Non c'è dubbio che Menachem Begin ha causato grandi dissapori durante gli anni della sua leadership, dal 1977 al 1983. I politici americani, i media e i sondaggi d'opinione erano molto perplessi riguardo a Israele. Come tutti, fui euforico quando Sadat si recò a Gerusalemme, costernato per i lunghi negoziati che ne seguirono, felice quando il trattato di pace fu firmato e preoccupato per la guerra del 1982. E c'erano anche molte altre questioni dal bombardamento del reattore nucleare iracheno, alla politica degli insediamenti ebraici in Cisgiordania fino all'eccessiva importanza attribuita alle questioni religiose.
Anche se la maggior parte dei problemi che Israele si trova a dover affrontare oggi sono sempre gli stessi, dal 1983 gli alti e bassi di Israele, per fortuna, sono stati bilanciati. Shamir non è Begin, Pollard non è Sabra e Shatila, e la tanto discussa conferenza di pace non è Camp David. Inoltre, sono cambiati i fattori esterni: il Libano non appassiona più l'opinione pubblica e la guerra tra Iran e Iraq ora eclissa il conflitto tra Israele e gli arabi. La moderazione della politica israeliana permette di guardare il paese con più serenità e maggiore distacco. Un riposo ben meritato.
Prendendo in esame i successi di Israele, occorre cominciare col ricordare che la sua epoca eroica è finita. Fare fiorire il deserto, costruire uno Stato e compiere miracoli militari, tutto questo appartiene al passato. E anche il consenso nazionale: avere lo stesso spirito e il medesimo obiettivo era facile quando la minaccia era immediata. Ma ora che la minaccia esterna è meno pericolosa, o almeno è meno evidente, essa è finita per assomigliare a quella sorta di lontano e complesso pericolo che l'Urss rappresenta per gli Stati Uniti. Quando la minaccia è meno immediata, le divisioni in seno alla società israeliana emergono e si manifestano. Di conseguenza, Israele offre un'immagine molto meno edificante rispetto al passato.

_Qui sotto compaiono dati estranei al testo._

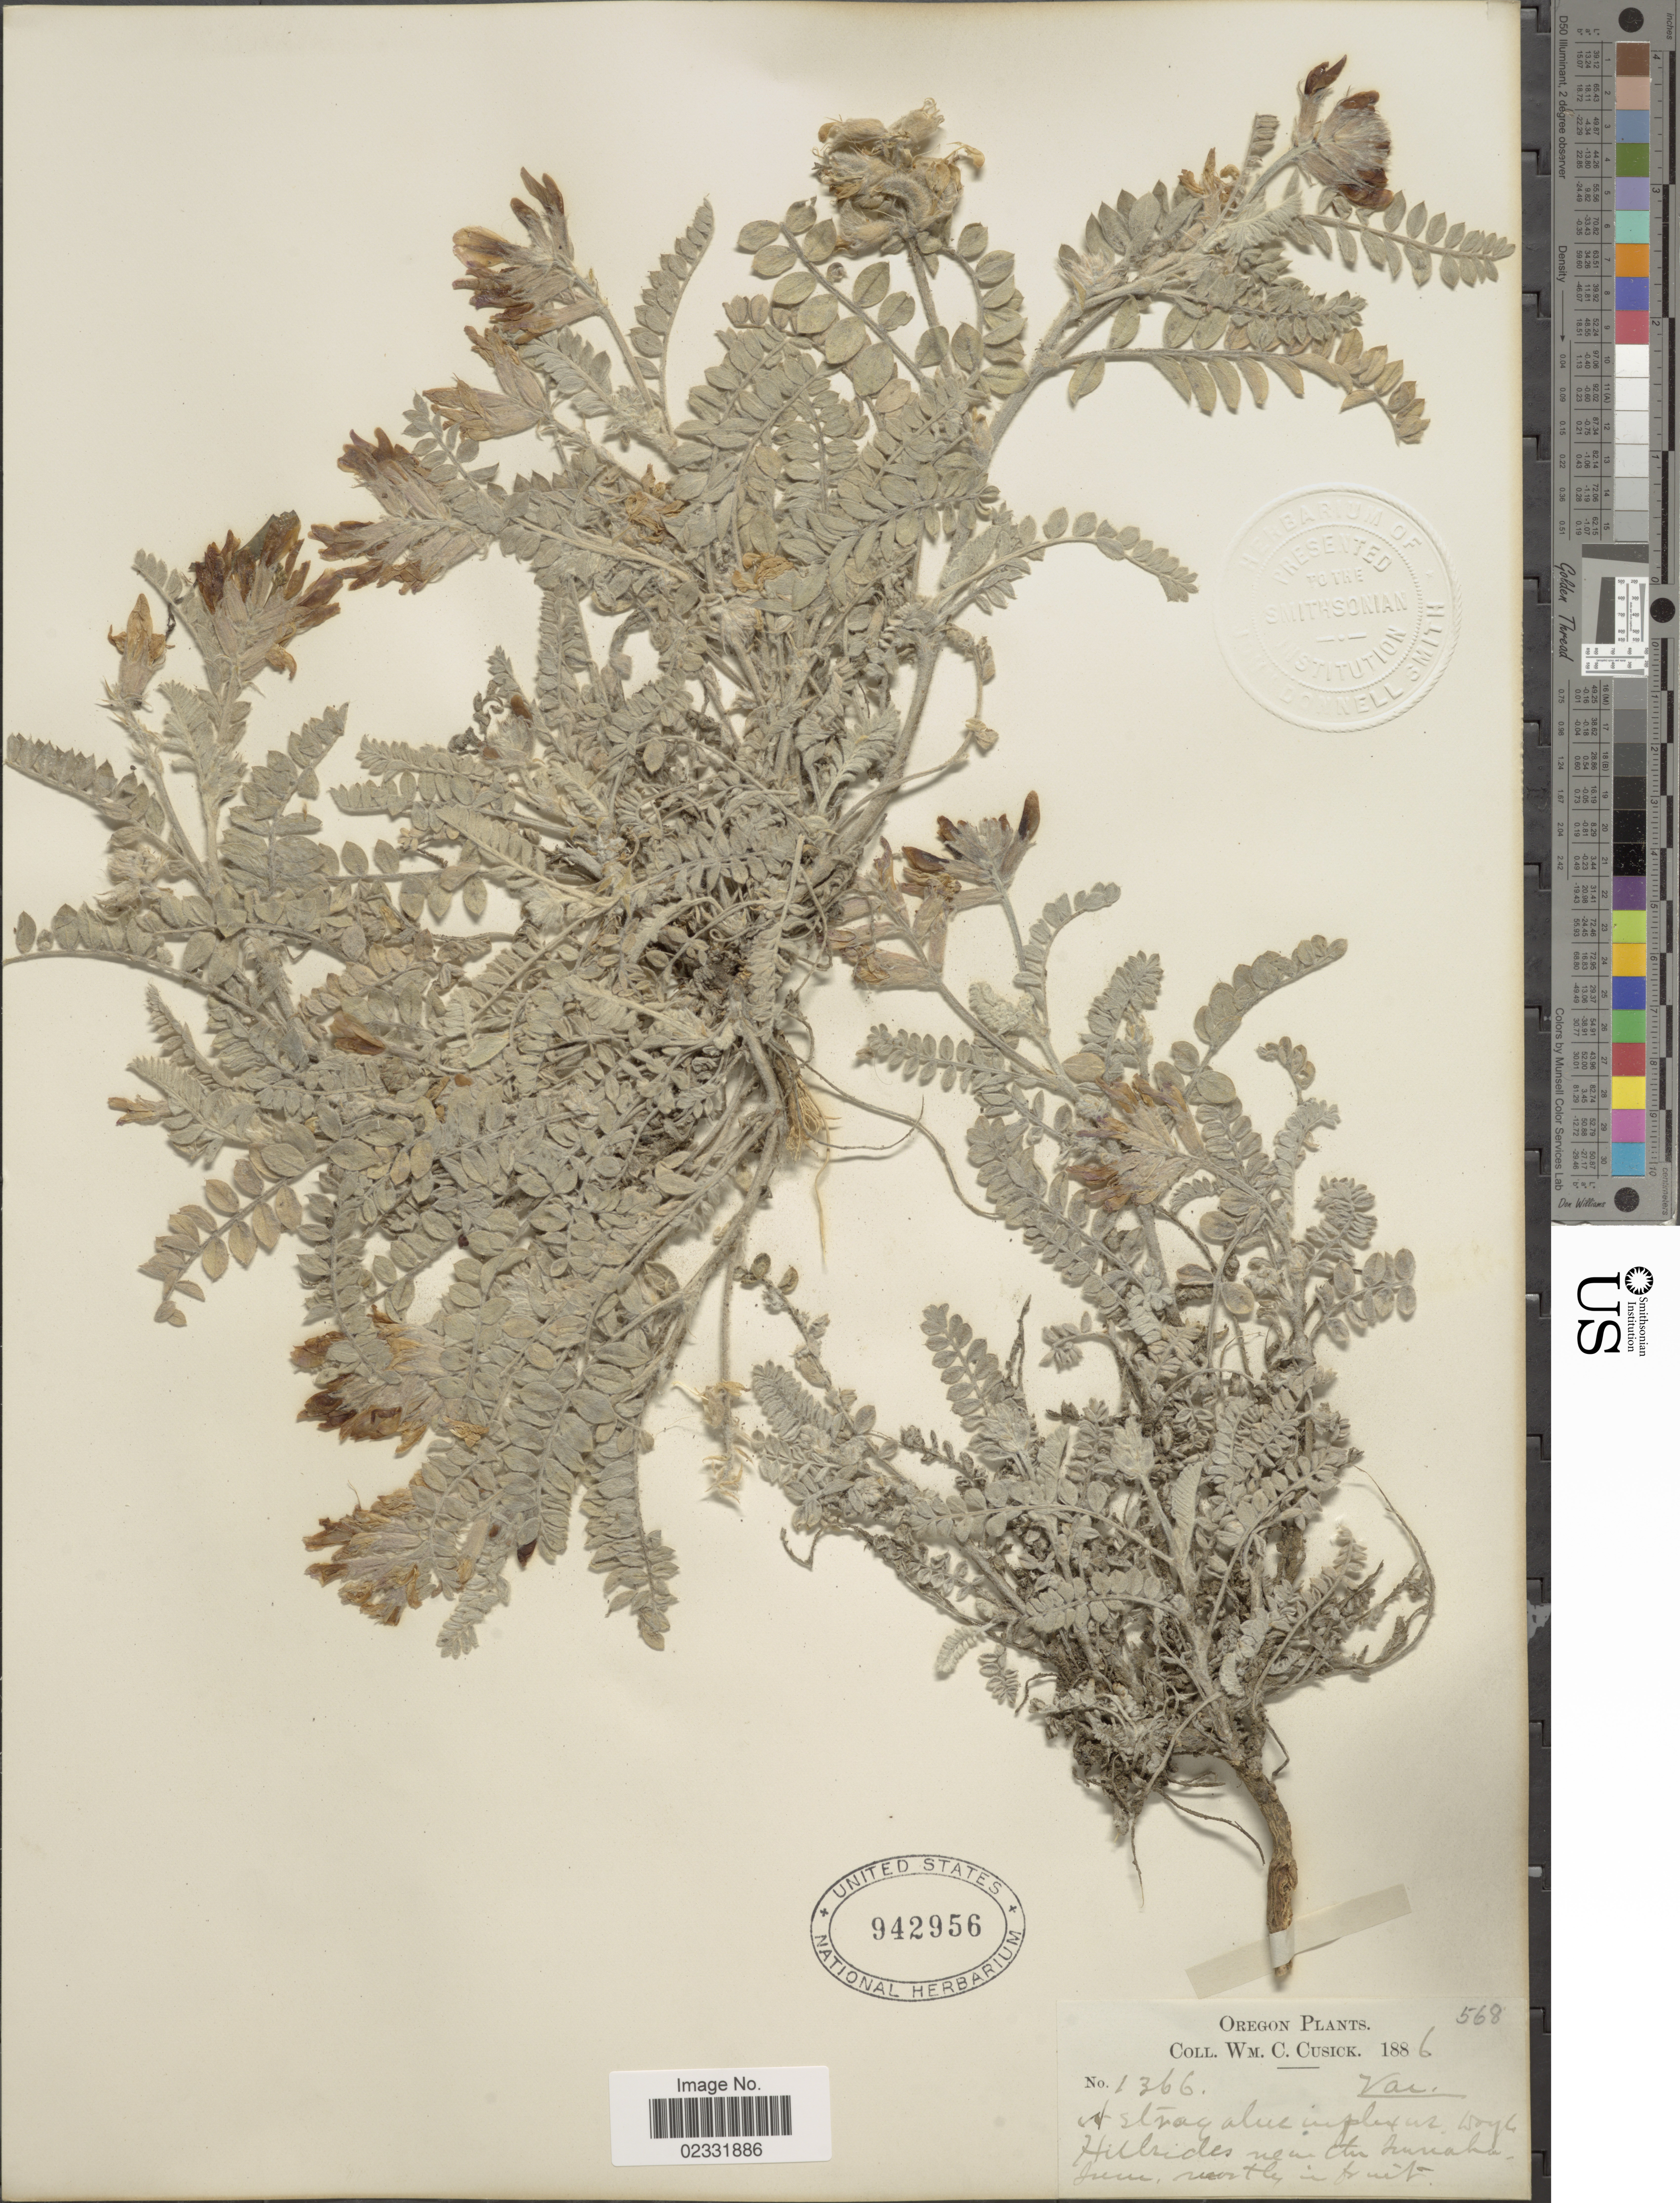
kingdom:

La fine di questa epoca eroica è di fatto un grande risultato; il paese non è più sull'orlo del pericolo. Ancor più delle prostitute e dei ladri salutati da Ben Gurion, l'aspetto burbero e spigoloso della vita di Israele simboleggia la sua transizione verso una società normale. A prima vista, Israele delude, ma un'analisi più profonda rivela che esso ha percorso un lungo cammino per arrivare alla maturità.
Allo stesso modo, la recrudescenza delle critiche mosse dagli ebrei americani a Israele riflette questa maturazione. In passato, la diaspora doveva fornire un sostegno regolare e quasi incondizionato a Israele, altrimenti l'intera impresa sarebbe stata in pericolo. Oggi, Israele ha meno bisogno di aiuto. Gli ebrei americani hanno meno importanza, pertanto, essi divagano. Ancora una volta, questo cambiamento riflette un'evoluzione salutare.
Detto questo, c'è qualcosa di sgradevole riguardo a quegli ebrei americani che si scagliano pubblicamente contro Israele. Ho il sospetto, forse ingiustamente, che essi si elettrizzino all'idea di fare il contrario di ciò che è normale.
E allora, come dovrebbero agire, quando invece si oppongono alle politiche dello Stato di Israele? Servirebbe un codice deontologico, che sarebbe utile per riflettere sul corretto comportamento che dovrebbe tenere un cittadino democratico all'estero. Quando un americano che è in disaccordo col suo governo si trova all'estero dovrebbe strombazzare le sue critiche o risparmiarsele? In genere, dovrebbe tacere, perché c'è qualcosa di poco dignitoso e fuorviante nell'esprimere pubblicamente le divergenze di opinioni davanti a persone straniere. Alcune questioni, ovviamente, trascendono questa regola ed esigono un aperto dissenso, anche fragoroso, ma questo accade raramente in democrazia.
Mutatis mutandi, ciò vale anche per Israele e gli ebrei americani. Il legame tra loro esistente richiede discrezione e una chiara comprensione del modo in cui le parole possono essere usate a sproposito. Regole diverse disciplinano il dibattito nell'emiciclo della Knesset e sulla stampa americana. Anche se questo induce a essere a volte accusati di ipocrisia, vale la pena essere garbati. Questo non vuol dire che gli ebrei americani dovrebbero fingere di approvare ciò su cui dissentono, ma che le critiche da loro espresse pubblicamente nei confronti di Israele esigono cautela, tatto e delicatezza.